Fresh oil subsidies could aggravate inflation: PM
Moneylife Digital Team 14 November 2011

“Already the budgetary subsidies amount to Rs150,000 crore. And quite frankly that is an unsustainable burden. Therefore, I would like all our countrymen to recognise that when international prices are rising, we have no control over international prices beyond a point,” prime minister Manmohan Singh said

New Delhi: Prime minister Manmohan Singh has said that any fresh subsidies for oil marketing companies (OMCs) to bring down fuel prices would only increase the government’s budgetary burden, which eventually could aggravate the inflationary pressures even further, reports PTI.

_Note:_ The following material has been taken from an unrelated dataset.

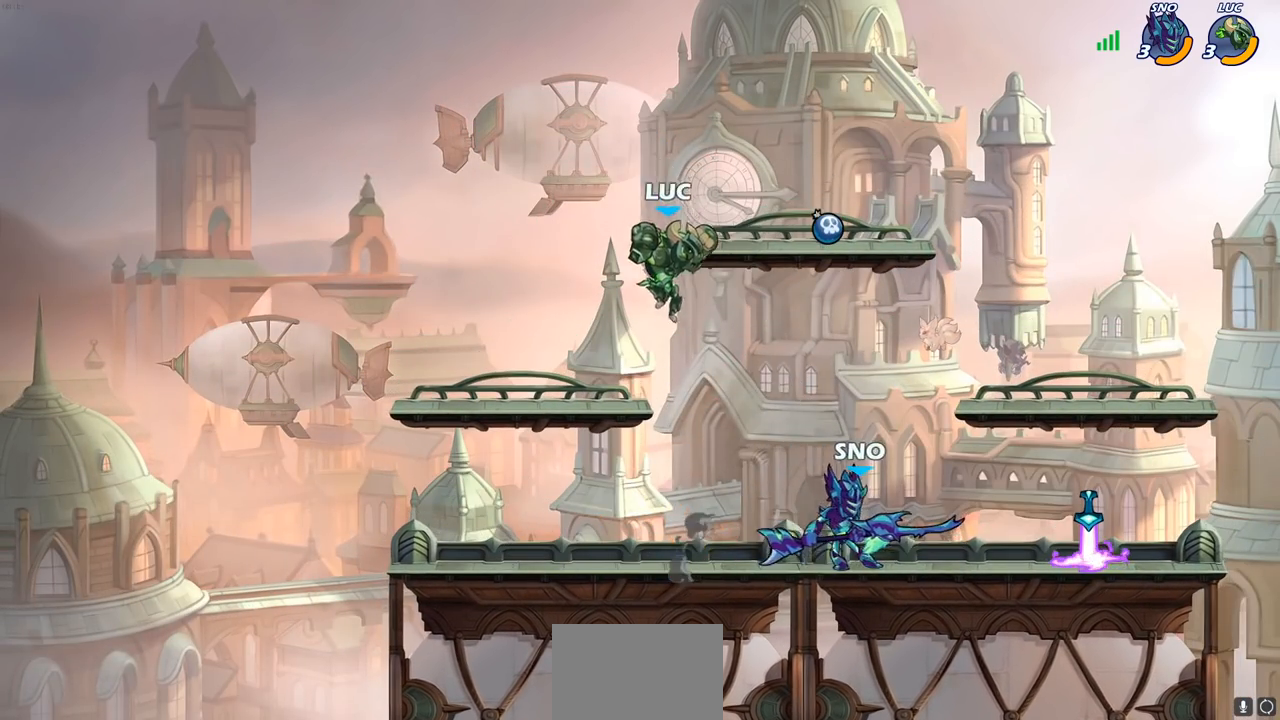
{"buttons": [], "left_stick": "right", "right_stick": "center", "events": [[33, "left_stick", "down-left"], [183, "left_stick", "left"], [483, "left_stick", "right"]]}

“If the (fuel) prices go up, we have to either raise domestic prices or absorb the increased cost in asking the oil marketing companies to subsidise other elements of the petroleum sector, or from the budget we give additional subsidies,” the prime minister said.

“.... further subsidies can only aggravate the budgetary problem, and if the budgetary problem gets aggravated, inflation will again raise its ugly head,” Mr Singh said during his interaction with journalists Saturday while returning from the SAARC summit in Maldives.

Mr Singh said that one of the reasons for inflation becoming a major problem that concerns “everybody is the rise in prices of fuel products.”

He said that 75% of the country’s total petroleum product requirements were imported and the government had no control over international prices beyond a point.

“Already the budgetary subsidies amount to Rs150,000 crore. And quite frankly that is an unsustainable burden.

“Therefore, I would like all our countrymen to recognise that when international prices are rising, we have no control over international prices beyond a point,” he said.

State-owned oil firms recently hiked the petrol price by Rs1.80 per litre, the fourth increase this year, largely because of rising international crude prices and fall in the rupee valuation.

This was the second petrol price increase since September, triggering strong protests and demands from some quarters for the government intervention through measures like subsidies for the oil companies.

Talking about the overall high-price scenario prevailing currently, Mr Singh said: “Inflation is a worrisome problem and I do not deny that, particularly with regard to food inflation.”

However, the problem was not so acute in foodgrain, whose prices have been relatively stable, he said.

“... but prices of eggs, prices of fish, prices of vegetables, prices of other tertiary goods in the agricultural sector are going up.

“There the demand is increasing at a rate which is much faster than the supply curve. And there are supply bottlenecks which have to be attended but which will take time,” he said.

Mr Singh, however, expressed confidence about remedial measures in due course of time, given the growing profitability of products like milk, fish and fruits.

“Some amount of inflation is a result of the fact that the economy today is growing at the rate of 7.5%-8% per annum.

“If the economy grows at the rate of 8% per annum, the per capita income would be increasing at the rate of about 6.5% per annum,” he noted.